Artikel 4. Europees steunkader

  • 1. Voor zover dat ten behoeve van het voldoen aan een Europees steunkader noodzakelijk is, kan het college bij nadere regel afwijken van deze verordening en deze aanvullen.

  • 2. Bij nadere regels waarbij is bepaald dat toepassing kan worden gegeven aan een Europees steunkader, verwijst de nadere regel naar het toepasselijke steunkader.

  • 3. Bij subsidies waar een Europees steunkader op van toepassing is, verwijst de verleningsbeschikking naar de toepasselijke bepalingen van het steunkader.

  • 4. Bij subsidies waarop een Europees steunkader van toepassing is, komen alleen de activiteiten, doelstellingen, resultaten en kosten in aanmerking die voldoen aan de eisen van het toepasselijke steunkader.

  • 5. Bij subsidies waarop de de-minimisverordening van toepassing is, komen onderneming alleen in aanmerking voor subsidies die voldoen aan de voorwaarden van de de-minimisverordening.

Artikel 5. Subsidieplafond en begrotingsvoorbehoud

  • *1. De raad kan subsidieplafonds vaststellen. In dat geval wordt bij nadere regel de wijze vanverdeling van de betrokken subsidie bepaald..

  • *2. De raad kan een subsidieplafond verlagen:

    • a.

      als het wordt vastgesteld voordat de begroting voor het betrokken jaar is vastgesteld of goedgekeurd; of

    • b.

      als de subsidieaanvragen waarop het subsidieplafond betrekking heeft, moeten worden ingediend voordat de begroting voor het betrokken jaar is vastgesteld of goedgekeurd.

  • 3. Bij de bekendmaking van een subsidieplafond dat kan worden verlaagd overeenkomstig het vorige lid, wordt gewezen op de mogelijkheid van verlaging.

  • 4. Een subsidie ten laste van een begroting die nog niet is vastgesteld of goedgekeurd, wordt verleend onder de voorwaarde dat voldoende middelen op de begroting beschikbaar zullen worden gesteld.

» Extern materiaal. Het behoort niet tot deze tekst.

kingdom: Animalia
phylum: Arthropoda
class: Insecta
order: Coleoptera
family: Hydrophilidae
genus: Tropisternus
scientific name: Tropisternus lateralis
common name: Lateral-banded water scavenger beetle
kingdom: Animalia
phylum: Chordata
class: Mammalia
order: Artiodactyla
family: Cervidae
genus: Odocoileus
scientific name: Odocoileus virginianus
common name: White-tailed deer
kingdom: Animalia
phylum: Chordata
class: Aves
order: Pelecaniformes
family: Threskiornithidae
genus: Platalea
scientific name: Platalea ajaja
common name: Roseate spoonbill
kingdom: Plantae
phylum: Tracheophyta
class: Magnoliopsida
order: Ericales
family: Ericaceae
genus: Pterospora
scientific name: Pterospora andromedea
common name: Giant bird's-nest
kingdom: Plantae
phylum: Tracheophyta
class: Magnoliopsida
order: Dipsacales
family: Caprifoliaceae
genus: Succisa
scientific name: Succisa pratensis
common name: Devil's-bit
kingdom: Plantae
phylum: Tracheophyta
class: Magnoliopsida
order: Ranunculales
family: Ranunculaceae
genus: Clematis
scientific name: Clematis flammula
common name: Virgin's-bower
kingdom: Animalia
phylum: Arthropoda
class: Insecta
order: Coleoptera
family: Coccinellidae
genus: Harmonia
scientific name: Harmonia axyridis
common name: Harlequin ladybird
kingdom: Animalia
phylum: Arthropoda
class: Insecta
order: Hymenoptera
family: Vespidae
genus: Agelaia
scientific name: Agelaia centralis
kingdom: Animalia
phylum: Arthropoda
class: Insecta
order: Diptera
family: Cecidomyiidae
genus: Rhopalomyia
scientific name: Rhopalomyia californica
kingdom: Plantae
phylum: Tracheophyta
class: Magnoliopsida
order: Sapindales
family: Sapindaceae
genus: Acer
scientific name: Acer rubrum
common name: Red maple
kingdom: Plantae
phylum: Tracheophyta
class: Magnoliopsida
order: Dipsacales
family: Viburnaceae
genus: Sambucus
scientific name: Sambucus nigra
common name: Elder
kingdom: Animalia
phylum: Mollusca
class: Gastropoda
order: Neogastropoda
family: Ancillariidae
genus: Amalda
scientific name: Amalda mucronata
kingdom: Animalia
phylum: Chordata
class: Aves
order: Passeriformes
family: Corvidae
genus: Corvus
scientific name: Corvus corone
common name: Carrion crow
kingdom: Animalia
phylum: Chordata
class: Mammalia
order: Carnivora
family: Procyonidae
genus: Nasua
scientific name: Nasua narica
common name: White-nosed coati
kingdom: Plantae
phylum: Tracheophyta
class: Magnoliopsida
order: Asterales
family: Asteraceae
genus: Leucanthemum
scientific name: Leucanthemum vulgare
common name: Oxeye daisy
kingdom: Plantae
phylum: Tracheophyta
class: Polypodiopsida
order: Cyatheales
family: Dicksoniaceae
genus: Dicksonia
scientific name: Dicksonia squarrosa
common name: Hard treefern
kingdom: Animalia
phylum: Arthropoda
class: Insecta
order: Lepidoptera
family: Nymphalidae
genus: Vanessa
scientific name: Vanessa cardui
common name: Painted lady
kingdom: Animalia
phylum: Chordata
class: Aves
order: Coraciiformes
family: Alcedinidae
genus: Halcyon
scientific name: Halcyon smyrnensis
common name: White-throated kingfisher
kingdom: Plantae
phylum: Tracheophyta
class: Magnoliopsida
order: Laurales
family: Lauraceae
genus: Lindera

Bij de verleningsbeschikking wordt daarop gewezen.

Artikel 6. Aanvraag

  • 1. Een aanvraag om subsidie wordt schriftelijk ingediend bij het college.

  • 2. Bij de aanvraag legt de aanvrager de volgende gegevens over:

    • a.

      een beschrijving van de activiteiten waarvoor de subsidie wordt aangevraagd;

    • b.

      de doelen en resultaten welke met die activiteiten worden nagestreefd, en hoe de activiteiten daaraan bijdragen;

    • c.

      een begroting van en een dekkingsplan voor de kosten van deze activiteiten. Het dekkingsplan bevat een opgave van bij anderen aangevraagde subsidies of vergoedingen ten behoeve van dezelfde activiteiten, onder vermelding van de stand van zaken daarvan;

    • d.

      als de aanvrager een onderneming is:

      • een opgave van subsidies, vergoedingen of tegemoetkomingen in welke vorm ook met staatsmiddelen bekostigd, die al zijn of zullen worden ontvangen voor de activiteiten waarvoor de subsidie wordt aangevraagd;

      • een verklaring als bedoeld in de de-minimisverordening (de-minimisverklaring);

    • e.

      als het een subsidie betreft die per boekjaar of kalenderjaar aan een rechtspersoon wordt verstrekt, de stand van de egalisatiereserve op het moment van de aanvraag.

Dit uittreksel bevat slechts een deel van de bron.